A nitrate-free or nitrate-low interval of around 10–14 h should be considered when prescribing long-acting nitrates for prolonged periods. Dose titration is necessary with all nitrate formulations. Discontinuation should also be tapered carefully to prevent rebound angina.
Nitrates are not recommended in patients with hypertrophic obstructive cardiomyopathy or co-administration of phosphodiesterase inhibitors.
Nicorandil, ranolazine, ivabradine, or trimetazidine should be considered as a second-line treatment to reduce angina frequency and improve exercise tolerance in subjects who cannot tolerate, have contraindications to, or whose symptoms are not adequately controlled by beta-blockers, CCBs, and long-acting nitrates.
Ivabradine is comparable to atenolol or amlodipine in the treatment of angina and ischaemia in patients with CCS. Adding ivabradine to atenolol therapy can help control heart rate and anginal symptoms. Nicorandil has antianginal effects similar to nitrates or beta-blockers. Ranolazine and trimetazidine can also be used as a second-line drug in CCS patients with refractory angina despite the use of beta-blockers, CCBs, and/or long-acting nitrates.
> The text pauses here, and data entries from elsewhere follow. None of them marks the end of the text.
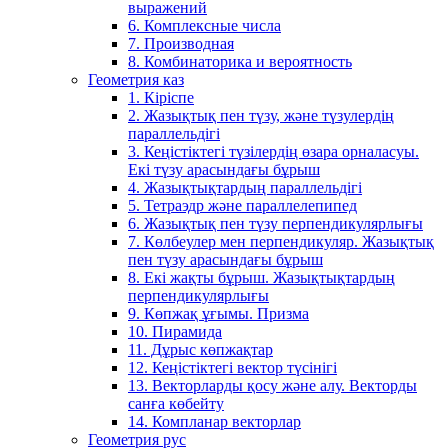
выражений
6. Комплексные числа
7. Производная
8. Комбинаторика и вероятность
Геометрия каз
1. Кіріспе
2. Жазықтық пен түзу, және түзулердің
параллельдігі
3. Кеңістіктегі түзілердің өзара орналасуы.
Екі түзу арасындағы бұрыш
4. Жазықтықтардың параллельдігі
5. Тетраэдр және параллелепипед
6. Жазықтық пен түзу перпендикулярлығы
7. Көлбеулер мен перпендикуляр. Жазықтық
пен түзу арасындағы бұрыш
8. Екі жақты бұрыш. Жазықтықтардың
перпендикулярлығы
9. Көпжақ ұғымы. Призма
10. Пирамида
11. Дұрыс көпжақтар
12. Кеңістіктегі вектор түсінігі
13. Векторларды қосу және алу. Векторды
санға көбейту
14. Компланар векторлар
Геометрия рус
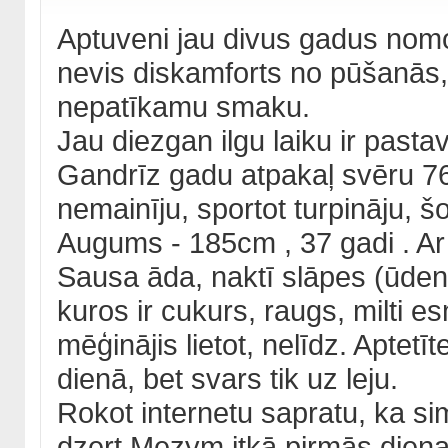
Aptuveni jau divus gadus nom
nevis diskamforts no pūšanās, 
nepatīkamu smaku.
Jau diezgan ilgu laiku ir pas
Gandrīz gadu atpakaļ svēru 76 
nemainīju, sportot turpināju, šo
Augums - 185cm , 37 gadi . Ar 
Sausa āda, naktī slāpes (ūdeni
kuros ir cukurs, raugs, milti e
mēģinājis lietot, nelīdz. Aptetī
dienā, bet svars tik uz leju.
Rokot internetu sapratu, ka sim
dzert Mezym itkā pirmās dien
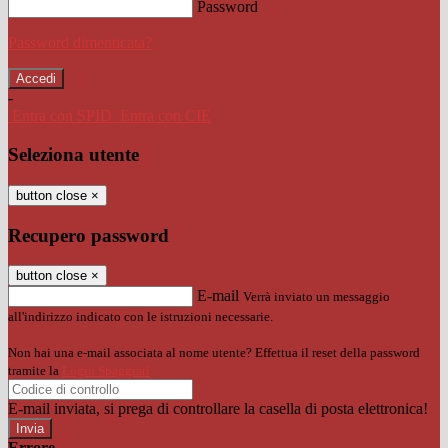
Password
Password dimenticata?
-
Entra con SPID
Entra con CIE
Seleziona utente
button close
×
Recupero password
button close
×
E-mail
Verrà inviato un messaggio
all'indirizzo indicato con le istruzioni necessarie.
Non hai una e-mail associata al nome utente? Effettua il reset della password
tramite la
Login Spaggiari
E-mail inviata, si prega di controllare la casella di posta elettronica!
Errore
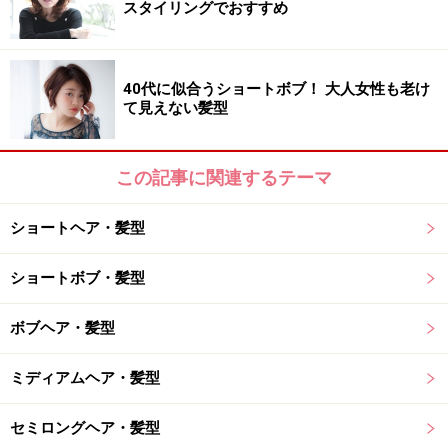
毛先にしっかりパーマをかけていきます。ロッドの大き
スタイリングでおすすめ
さは28mmを中心に、平巻きで巻いていきます。
40代に似合うショートボブ！ 大人女性も老け
て見えない髪型
カラー
カラーは8トーンのアッシュブルーでやわらかな雰囲気
この記事に関連するテーマ
に。
ショートヘア・髪型
スタイリング
ショートボブ・髪型
濡れている髪に薄くワックスをつけます。パーマを崩さ
ボブヘア・髪型
ないように揉み込みながらドライしていきましょう。分
け目が目立たつと老けて見えるので、前髪の根元をふん
ミディアムヘア・髪型
わりさせるのがコツ。全体が乾いたら、ワックスをつけ
て形を整えます。
セミロングヘア・髪型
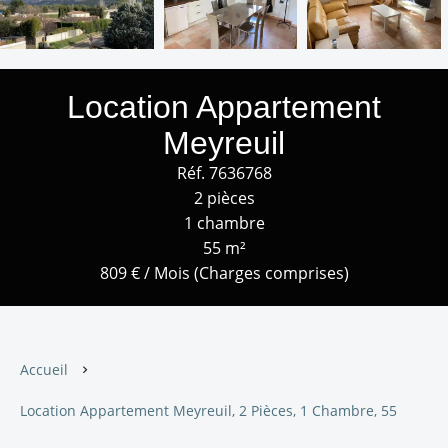
Location Appartement
Meyreuil
Réf. 7636768
2 pièces
1 chambre
55 m²
809 € / Mois (Charges comprises)
Accueil
Location Appartement Meyreuil, 2 Pièces, 1 Chambre, 55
In subjects with baseline low heart rate and low blood pressure (BP), ranolazine or trimetazidine may be considered as a first-line drug to reduce angina frequency and improve exercise tolerance.
In patients with low BP, a low-dose beta-blocker or low-dose non-DHP-CCB can be tested first under close monitoring of tolerance. Ivabradine (in patients with sinus rhythm), ranolazine, or trimetazidine can also be considered.
In patients with with baseline bradycardia (e.g. heart rate <60 b.p.m.) heart rate-lowering drugs (beta-blockers, ivabradine, and heart-rate lowering CCBs) should be avoided or used carefully, and—if needed—initiated at very low doses. Antianginal drugs without heart rate-lowering effects should preferably be given.